UnboundLocalError: local variable 'loss' referenced before assignment

def train(net, data, epochs=10, n_seqs=10, n_steps=50, lr=0.001, clip=5, val_frac=0.1, device=torch.device(‘cpu’),
name=‘checkpoint’, early_stop=True, plot=False):

# initialize the process group
"""
Training loop.
"""
net.train() # switch into training mode
opt = torch.optim.Adam(net.parameters(), lr=lr) # initialize optimizer
criterion = nn.CrossEntropyLoss() # initialize loss function

# create training and validation data
val_idx = int(len(data) * (1 - val_frac))
data, val_data = data[:val_idx], data[val_idx:]

# net = DDP(net)
# net = nn.DistributedDataParallel(net, device_ids=[0,1,2])
# net = torch.nn.DataParallel(net, device_ids=[0,1,2])
# net = torch.nn.DataParallel(net)

net.to(device) # move neural net to GPU/CPU memory

min_val_loss = 10.**10 # initialize minimal validation loss
train_history = {'epoch': [], 'step': [], 'loss': [], 'val_loss': []}

n_chars = len(net.chars) # get size of vocabulary

# main loop over training epochs
for e in range(epochs):
    hidden = None # reste hidden state after each epoch
    
    # loop over batches
    for x, y in get_batches(data, n_seqs, n_steps):

        # encode data and create torch-tensors
        x = one_hot_encode(x, n_chars)
        inputs, targets = torch.from_numpy(x).to(device), torch.tensor(y, dtype=torch.long).to(device)
        
        # reset gradient information
        net.module.zero_grad()
        
        # generate network output
        output, hidden = net.forward(inputs, hidden)
        
        # compute loss
        loss = criterion(output, (targets.view(n_seqs * n_steps)).type(torch.LongTensor))
        
        # compute gradients
        loss.backward()

        # gradient clipping to prevent exploding gradients
        nn.utils.clip_grad_norm_(net.module.parameters(), clip)
        
        # optmize
        opt.step()

        # prevent backpropagating through the entire training history
        # by detaching hidden state and cell state
        hidden = (hidden[0].detach(), hidden[1].detach())
    
    # validation step is done without tracking gradients
    with torch.no_grad():
        val_h = None
        val_losses = []
        
        for x, y in get_batches(val_data, n_seqs, n_steps):
            x = one_hot_encode(x, n_chars)
            inputs, targets = torch.from_numpy(x).to(device), torch.tensor(y, dtype=torch.long).to(device)

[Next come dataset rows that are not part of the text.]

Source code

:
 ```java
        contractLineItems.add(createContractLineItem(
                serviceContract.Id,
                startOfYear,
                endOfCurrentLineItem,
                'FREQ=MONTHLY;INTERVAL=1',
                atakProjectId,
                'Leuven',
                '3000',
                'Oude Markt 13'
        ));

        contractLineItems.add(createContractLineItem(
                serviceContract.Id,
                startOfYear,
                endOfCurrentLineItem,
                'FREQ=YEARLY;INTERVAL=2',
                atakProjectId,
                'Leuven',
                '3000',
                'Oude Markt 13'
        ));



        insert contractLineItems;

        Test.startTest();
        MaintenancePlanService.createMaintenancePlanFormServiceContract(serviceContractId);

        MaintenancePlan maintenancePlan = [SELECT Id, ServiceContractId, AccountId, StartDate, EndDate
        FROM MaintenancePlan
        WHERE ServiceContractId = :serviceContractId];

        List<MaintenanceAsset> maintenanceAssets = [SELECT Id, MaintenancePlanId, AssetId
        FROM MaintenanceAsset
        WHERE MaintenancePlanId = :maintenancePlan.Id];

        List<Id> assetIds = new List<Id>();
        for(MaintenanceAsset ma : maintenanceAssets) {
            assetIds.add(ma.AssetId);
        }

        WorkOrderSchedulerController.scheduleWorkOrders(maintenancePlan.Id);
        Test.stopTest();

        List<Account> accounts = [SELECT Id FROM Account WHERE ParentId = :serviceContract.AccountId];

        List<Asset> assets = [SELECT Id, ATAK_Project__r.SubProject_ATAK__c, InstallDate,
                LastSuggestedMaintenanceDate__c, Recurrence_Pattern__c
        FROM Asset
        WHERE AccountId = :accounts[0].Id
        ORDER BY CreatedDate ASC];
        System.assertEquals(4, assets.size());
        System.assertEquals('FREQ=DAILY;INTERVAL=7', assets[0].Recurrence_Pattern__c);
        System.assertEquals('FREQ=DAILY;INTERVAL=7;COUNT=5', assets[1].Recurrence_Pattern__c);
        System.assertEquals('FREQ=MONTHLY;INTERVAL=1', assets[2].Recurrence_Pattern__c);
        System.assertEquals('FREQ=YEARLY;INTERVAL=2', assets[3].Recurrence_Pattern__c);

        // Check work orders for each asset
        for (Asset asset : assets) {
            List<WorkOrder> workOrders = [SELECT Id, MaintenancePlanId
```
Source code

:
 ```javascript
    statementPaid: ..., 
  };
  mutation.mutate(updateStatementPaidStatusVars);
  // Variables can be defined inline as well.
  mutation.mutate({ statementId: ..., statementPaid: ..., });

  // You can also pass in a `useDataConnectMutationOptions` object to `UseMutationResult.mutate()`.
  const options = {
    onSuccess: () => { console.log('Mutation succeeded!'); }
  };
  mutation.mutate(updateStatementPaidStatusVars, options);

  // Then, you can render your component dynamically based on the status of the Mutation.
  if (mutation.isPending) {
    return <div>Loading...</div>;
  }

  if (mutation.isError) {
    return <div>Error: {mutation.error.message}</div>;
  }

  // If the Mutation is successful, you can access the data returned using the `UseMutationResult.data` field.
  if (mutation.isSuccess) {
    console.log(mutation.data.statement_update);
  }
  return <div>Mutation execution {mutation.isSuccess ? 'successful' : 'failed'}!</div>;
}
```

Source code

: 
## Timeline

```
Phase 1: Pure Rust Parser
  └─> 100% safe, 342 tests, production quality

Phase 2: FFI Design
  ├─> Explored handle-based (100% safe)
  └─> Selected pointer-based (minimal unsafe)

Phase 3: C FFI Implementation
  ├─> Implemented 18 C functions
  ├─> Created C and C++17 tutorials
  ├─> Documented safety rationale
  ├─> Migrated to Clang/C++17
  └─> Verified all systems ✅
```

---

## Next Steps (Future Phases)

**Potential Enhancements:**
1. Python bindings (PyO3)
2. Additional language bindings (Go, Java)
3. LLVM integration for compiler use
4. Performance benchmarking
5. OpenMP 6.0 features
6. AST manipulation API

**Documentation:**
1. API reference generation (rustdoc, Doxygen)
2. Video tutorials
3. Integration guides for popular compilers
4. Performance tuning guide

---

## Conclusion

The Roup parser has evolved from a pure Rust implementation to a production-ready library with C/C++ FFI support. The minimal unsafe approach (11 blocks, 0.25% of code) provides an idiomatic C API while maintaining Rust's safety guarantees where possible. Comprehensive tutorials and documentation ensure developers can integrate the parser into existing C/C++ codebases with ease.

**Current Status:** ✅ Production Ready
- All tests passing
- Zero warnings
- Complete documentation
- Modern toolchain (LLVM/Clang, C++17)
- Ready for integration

            output, val_h = net.forward(inputs, val_h)
            
            val_loss = criterion(output, (targets.view(n_seqs*n_steps)).type(torch.LongTensor))
            val_losses.append(val_loss.item())
        
        # compute mean validation loss over batches
        mean_val_loss = np.mean(val_losses)
        
        # track progress
        train_history['epoch'].append(e+1)
        train_history['loss'].append(loss.item())
        train_history['val_loss'].append(mean_val_loss)
    
    # print training progress
    print("{}   Epoch: {:.0f}/{:.0f}   Loss: {:.4f}   Val Loss: {:.4f}".format(
        datetime.now().strftime('%H:%M:%S'),
        e+1, epochs,
        loss.item(),
        mean_val_loss))
    
    # save model checkpoint if validation loss has decreased
    if mean_val_loss < min_val_loss:
        save_checkpoint(net, opt, name+'.net', train_history=train_history)
        min_val_loss = mean_val_loss
    
    # if validation loss has not decreased for the last 10 epochs, stop training
    if early_stop:
        if e - np.argmin(train_history['val_loss']) > 10:
            # display.clear_output()
            print('Validation loss does not decrease further, stopping training.')
            break

I guess get_batches might not return anything, so that the complete training and thus the loss calculation will be skipped and will later raise this error in:

train_history['loss'].append(loss.item())
1 Like

Thank you! I solved the problem of batch_size so it did work.